(Stored data Opens)

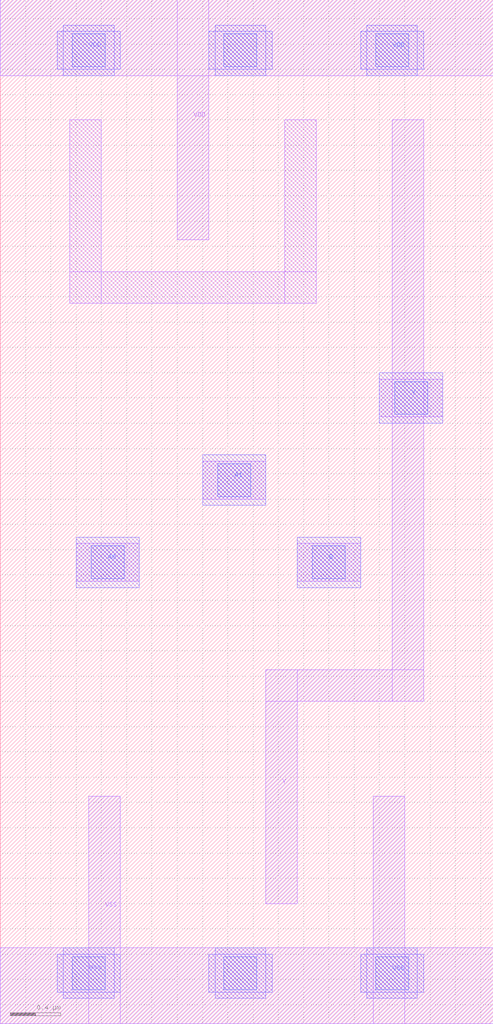
<source format=lef>
# Copyright 2022 Google LLC
# Licensed under the Apache License, Version 2.0 (the "License");
# you may not use this file except in compliance with the License.
# You may obtain a copy of the License at
#
#      http://www.apache.org/licenses/LICENSE-2.0
#
# Unless required by applicable law or agreed to in writing, software
# distributed under the License is distributed on an "AS IS" BASIS,
# WITHOUT WARRANTIES OR CONDITIONS OF ANY KIND, either express or implied.
# See the License for the specific language governing permissions and
# limitations under the License.
VERSION 5.7 ;
BUSBITCHARS "[]" ;
DIVIDERCHAR "/" ;

MACRO gf180mcu_osu_sc_12T_aoi21_1
  CLASS CORE ;
  ORIGIN 0 0.15 ;
  FOREIGN gf180mcu_osu_sc_12T_aoi21_1 0 -0.15 ;
  SIZE 3.9 BY 8.1 ;
  SYMMETRY X Y ;
  SITE GF018hv5v_mcu_sc7 ;
  PIN A0
    DIRECTION INPUT ;
    USE SIGNAL ;
    PORT
      LAYER MET1 ;
        RECT 0.6 3.35 1.1 3.65 ;
      LAYER MET2 ;
        RECT 0.6 3.3 1.1 3.7 ;
      LAYER VIA12 ;
        RECT 0.72 3.37 0.98 3.63 ;
    END
  END A0
  PIN A1
    DIRECTION INPUT ;
    USE SIGNAL ;
    PORT
      LAYER MET1 ;
        RECT 1.6 4 2.1 4.3 ;
      LAYER MET2 ;
        RECT 1.6 3.95 2.1 4.35 ;
      LAYER VIA12 ;
        RECT 1.72 4.02 1.98 4.28 ;
    END
  END A1
  PIN B
    DIRECTION INPUT ;
    USE SIGNAL ;
    PORT
      LAYER MET1 ;
        RECT 2.35 3.35 2.85 3.65 ;
      LAYER MET2 ;
        RECT 2.35 3.3 2.85 3.7 ;
      LAYER VIA12 ;
        RECT 2.47 3.37 2.73 3.63 ;
    END
  END B
  PIN VDD
    DIRECTION INOUT ;
    USE POWER ;
    SHAPE ABUTMENT ;
    PORT
      LAYER MET1 ;
        RECT 0 7.35 3.9 7.95 ;
        RECT 1.4 6.05 1.65 7.95 ;
      LAYER MET2 ;
        RECT 2.85 7.4 3.35 7.7 ;
        RECT 2.9 7.35 3.3 7.75 ;
        RECT 1.65 7.4 2.15 7.7 ;
        RECT 1.7 7.35 2.1 7.75 ;
        RECT 0.45 7.4 0.95 7.7 ;
        RECT 0.5 7.35 0.9 7.75 ;
      LAYER VIA12 ;
        RECT 0.57 7.42 0.83 7.68 ;
        RECT 1.77 7.42 2.03 7.68 ;
        RECT 2.97 7.42 3.23 7.68 ;
    END
  END VDD
  PIN VSS
    DIRECTION INOUT ;
    USE GROUND ;
    PORT
      LAYER MET1 ;
        RECT 0 -0.15 3.9 0.45 ;
        RECT 2.95 -0.15 3.2 1.65 ;
        RECT 0.7 -0.15 0.95 1.65 ;
      LAYER MET2 ;
        RECT 2.85 0.1 3.35 0.4 ;
        RECT 2.9 0.05 3.3 0.45 ;
        RECT 1.65 0.1 2.15 0.4 ;
        RECT 1.7 0.05 2.1 0.45 ;
        RECT 0.45 0.1 0.95 0.4 ;
        RECT 0.5 0.05 0.9 0.45 ;
      LAYER VIA12 ;
        RECT 0.57 0.12 0.83 0.38 ;
        RECT 1.77 0.12 2.03 0.38 ;
        RECT 2.97 0.12 3.23 0.38 ;
    END
  END VSS
  PIN Y
    DIRECTION OUTPUT ;
    USE SIGNAL ;
    PORT
      LAYER MET1 ;
        RECT 3 4.65 3.5 4.95 ;
        RECT 3.1 2.4 3.35 7 ;
        RECT 2.1 2.4 3.35 2.65 ;
        RECT 2.1 0.8 2.35 2.65 ;
      LAYER MET2 ;
        RECT 3 4.6 3.5 5 ;
      LAYER VIA12 ;
        RECT 3.12 4.67 3.38 4.93 ;
    END
  END Y
  OBS
    LAYER MET1 ;
      RECT 2.25 5.55 2.5 7 ;
      RECT 0.55 5.55 0.8 7 ;
      RECT 0.55 5.55 2.5 5.8 ;
  END
END gf180mcu_osu_sc_12T_aoi21_1

</source>
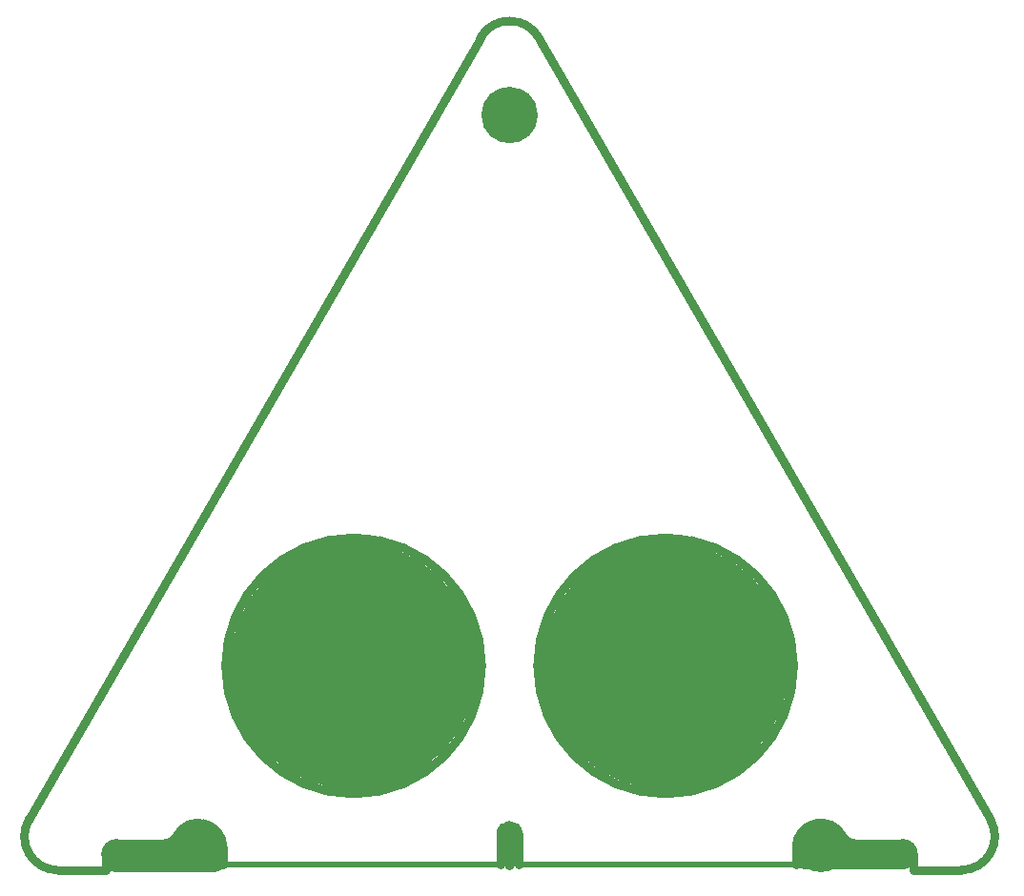
<source format=gko>
G04*
G04 #@! TF.GenerationSoftware,Altium Limited,Altium Designer,19.0.12 (326)*
G04*
G04 Layer_Color=16711935*
%FSLAX44Y44*%
%MOMM*%
G71*
G01*
G75*
%ADD19C,0.0500*%
%ADD147C,0.5000*%
%ADD149C,2.1000*%
%ADD150C,2.0000*%
%ADD151C,10.0000*%
%ADD152C,0.8000*%
%ADD153C,2.4000*%
%ADD154C,0.9000*%
D19*
X422136Y640793D02*
G03*
X422136Y640793I-21250J0D01*
G01*
X426867Y709393D02*
G03*
X374905Y709393I-25981J-15000D01*
G01*
X-25992Y15018D02*
G03*
X-11Y-29982I25981J-15000D01*
G01*
X376136Y151476D02*
G03*
X376136Y151476I-113750J0D01*
G01*
X653136D02*
G03*
X653136Y151476I-113750J0D01*
G01*
X801784Y-29982D02*
G03*
X827764Y15018I0J30000D01*
G01*
X759783Y-15982D02*
G03*
X749783Y-5982I-10000J0D01*
G01*
X697066Y-357D02*
G03*
X655284Y-9982I-19783J-9625D01*
G01*
X697066Y-357D02*
G03*
X706059Y-5982I8992J4375D01*
G01*
X408886Y2018D02*
G03*
X392886Y2018I-8000J0D01*
G01*
X146489Y-9982D02*
G03*
X104706Y-357I-22000J0D01*
G01*
X95714Y-5982D02*
G03*
X104706Y-357I0J10000D01*
G01*
X51989Y-5982D02*
G03*
X41989Y-15982I0J-10000D01*
G01*
X-25992Y15018D02*
X374905Y709393D01*
X-11Y-29982D02*
X41989D01*
X426867Y709393D02*
X827764Y15018D01*
X759783Y-29982D02*
X801784D01*
X759783D02*
Y-15982D01*
X706059Y-5982D02*
X749783D01*
X655284Y-24982D02*
Y-9982D01*
X408886Y-24982D02*
X655284D01*
X408886D02*
Y2018D01*
X392886Y-24982D02*
Y2018D01*
X146489Y-24982D02*
X392886D01*
X51989Y-5982D02*
X95714D01*
X146489Y-24982D02*
Y-9982D01*
X41989Y-29982D02*
Y-15982D01*
D147*
X408886Y-24982D02*
X655284D01*
X146489D02*
X392886D01*
D149*
X688500Y-10250D02*
G03*
X688500Y-10250I-11000J0D01*
G01*
X135000Y-9500D02*
G03*
X135000Y-9500I-11000J0D01*
G01*
D150*
X549140Y149290D02*
G03*
X549140Y149290I-10000J0D01*
G01*
X273390Y152540D02*
G03*
X273390Y152540I-10000J0D01*
G01*
X410890Y640790D02*
G03*
X410890Y640790I-10000J0D01*
G01*
D151*
X599390Y151480D02*
G03*
X599390Y151480I-60000J0D01*
G01*
X322390D02*
G03*
X322390Y151480I-60000J0D01*
G01*
D152*
X422140Y640790D02*
G03*
X422140Y640790I-21250J0D01*
G01*
X376140Y151480D02*
G03*
X376140Y151480I-113750J0D01*
G01*
X653140D02*
G03*
X653140Y151480I-113750J0D01*
G01*
X426867Y709393D02*
G03*
X374905Y709393I-25981J-15000D01*
G01*
X801784Y-29982D02*
G03*
X827764Y15018I0J30000D01*
G01*
X759783Y-15982D02*
G03*
X749783Y-5982I-10000J0D01*
G01*
X697066Y-357D02*
G03*
X706059Y-5982I8992J4375D01*
G01*
X697066Y-357D02*
G03*
X655284Y-9982I-19783J-9625D01*
G01*
X408886Y2018D02*
G03*
X392886Y2018I-8000J0D01*
G01*
X146489Y-9982D02*
G03*
X104706Y-357I-22000J0D01*
G01*
X95714Y-5982D02*
G03*
X104706Y-357I0J10000D01*
G01*
X51989Y-5982D02*
G03*
X41989Y-15982I0J-10000D01*
G01*
X-25992Y15018D02*
G03*
X-11Y-29982I25981J-15000D01*
G01*
X426867Y709393D02*
X827764Y15018D01*
X759783Y-29982D02*
X801784D01*
X759783D02*
Y-15982D01*
X706059Y-5982D02*
X749783D01*
X655284Y-24982D02*
Y-9982D01*
X408886Y-24982D02*
Y2018D01*
X392886Y-24982D02*
Y2018D01*
X146489Y-24982D02*
Y-9982D01*
X-25992Y15018D02*
X374905Y709393D01*
X51989Y-5982D02*
X95714D01*
X41989Y-29982D02*
Y-15982D01*
X-11Y-29982D02*
X41989D01*
D153*
X51482Y-20000D02*
X138250D01*
X663482Y-17500D02*
X750250D01*
D154*
X400750Y-24732D02*
Y2268D01*
M02*

</source>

(Stored data Closes)

Problem details: A bare number is the whole answer: how many lines in the entries contain "source"?

Response box: 4